Figure 5 UVB enhances genes involved in cell stability, cell proliferation, and cellular localization, and suppresses genes associated with negative regulation of Treg development. (A) Pathway analysis of upregulated genes in Tregs from skin of mice treated with UVB compared to those of mice without UVB treatment (n = 2 treated and n = 2 untreated, pooled samples). GOBP: Gene Ontology Biological Process; NES: Normalized Enrichment Score. (B) UMAP plot of CD4+ T cells from patients PBMC samples (2 patients, with pre- and post-treatment samples). (C) Dot plot of gene markers for Treg, T memory, T effector, and naive T clusters. (D) Heatmap showing gene expression changes in CD4+ Tregs from mice and human PBMC under UVB treatment. (E) Violin plot of negatively-associated genes (RAB35 , IDH1 , and VAV1 ) with significant gene expression changes (p<0.05) in human PBMC-derived Treg cells under UVB treatment. Statistical significance was tested through the Wilcoxon ranked test.

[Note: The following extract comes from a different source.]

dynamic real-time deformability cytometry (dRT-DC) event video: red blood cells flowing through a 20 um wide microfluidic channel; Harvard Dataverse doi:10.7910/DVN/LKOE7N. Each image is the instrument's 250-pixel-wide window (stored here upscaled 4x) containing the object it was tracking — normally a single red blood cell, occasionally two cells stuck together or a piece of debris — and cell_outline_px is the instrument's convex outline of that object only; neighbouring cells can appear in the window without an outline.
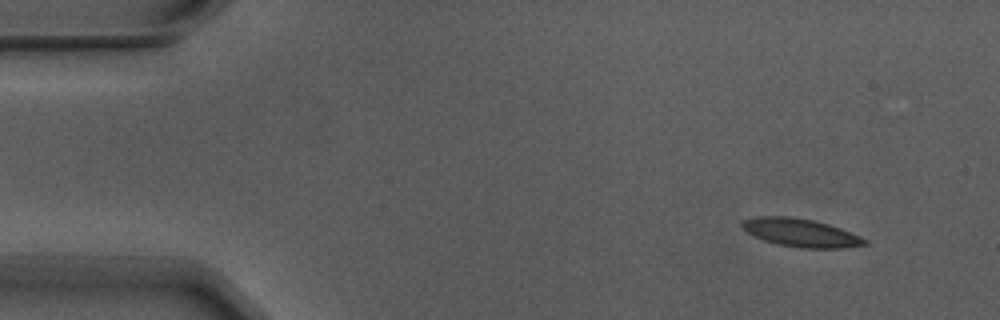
{"species": "Egyptian fruit bat (a non-hibernating species)", "species_latin": "Rousettus aegyptiacus", "temperature_condition": "warm", "stored_images_in_passage": 5, "camera_frame_rate_fps": 3000, "um_per_image_px": 0.085, "animal": {"sex": "male"}, "frame": {"image": 1, "passage_image": 1, "time_ms": 0.0, "image_size_px": [1000, 320], "cell_outline_px": [[868, 244], [844, 248], [800, 248], [776, 244], [764, 240], [748, 232], [740, 224], [740, 220], [756, 216], [788, 216], [812, 220], [828, 224], [840, 228], [860, 236], [868, 240]], "centroid_in_image_um": [68.06, 19.78], "position_along_channel_um": 16.9, "area_um2": 20.11}}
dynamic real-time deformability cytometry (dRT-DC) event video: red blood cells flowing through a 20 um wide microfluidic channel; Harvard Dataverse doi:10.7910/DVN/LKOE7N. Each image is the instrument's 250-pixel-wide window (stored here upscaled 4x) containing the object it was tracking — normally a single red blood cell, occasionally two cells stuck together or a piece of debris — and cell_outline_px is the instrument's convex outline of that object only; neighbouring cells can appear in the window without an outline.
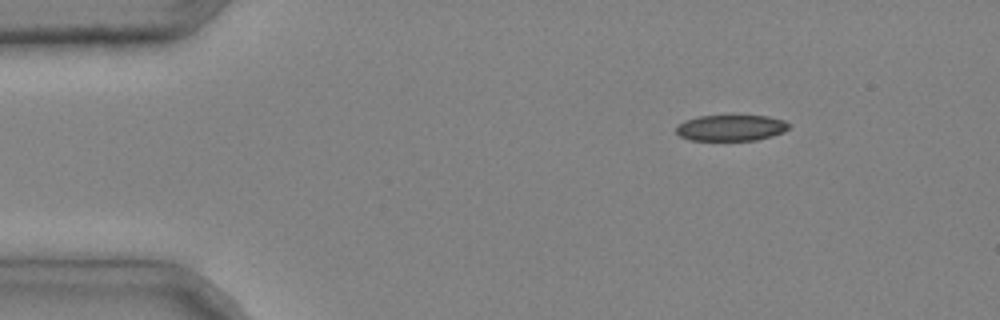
{"species": "common noctule bat (a hibernating species)", "species_latin": "Nyctalus noctula", "temperature_condition": "cold", "stored_images_in_passage": 3, "camera_frame_rate_fps": 3000, "um_per_image_px": 0.085, "animal": {"sex": "male", "body_mass_g": 20.4}, "frame": {"image": 1, "passage_image": 1, "time_ms": 0.0, "image_size_px": [1000, 320], "cell_outline_px": [[792, 124], [784, 132], [772, 136], [756, 140], [688, 140], [680, 136], [676, 132], [676, 124], [684, 120], [696, 116], [768, 116], [784, 120]], "centroid_in_image_um": [62.12, 10.86], "position_along_channel_um": 22.9, "area_um2": 17.28}}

Figure 6 Treg transition from human CD4+ T cell lineage and clonal expansion under UVB treatment. (A-D) Analyses of CD4+ T cells obtained from the periphery of psoriasis patients treated with UVB and the public dataset generated from healthy human skin. UMAP of CD4+ T cell clusters with an overlaid Slingshot trajectory (A). UMAP plot of 9375 CD4+ T cells in the skin with Slingshot trajectory (B). A chronologically color-coded pseudotime UMAP of CD4+ T cells from violet (least differentiated) to yellow (most differentiated) (C). Expression of key genes for pseudotime trajectory, color coded by the clusters shown in panel A (D). (E) (Left) UMAP visualization of CD4+ T cell subtypes. (Right) Clonal expansion overlay on the UMAP, with higher density indicating greater clonal expansion. (F) Distribution of clonal size across four CD4+ T cell subtypes under UVB treatment. Numbers represent cell counts in each condition. (G) Expansion indices were quantified using the STARTRAC-expa method.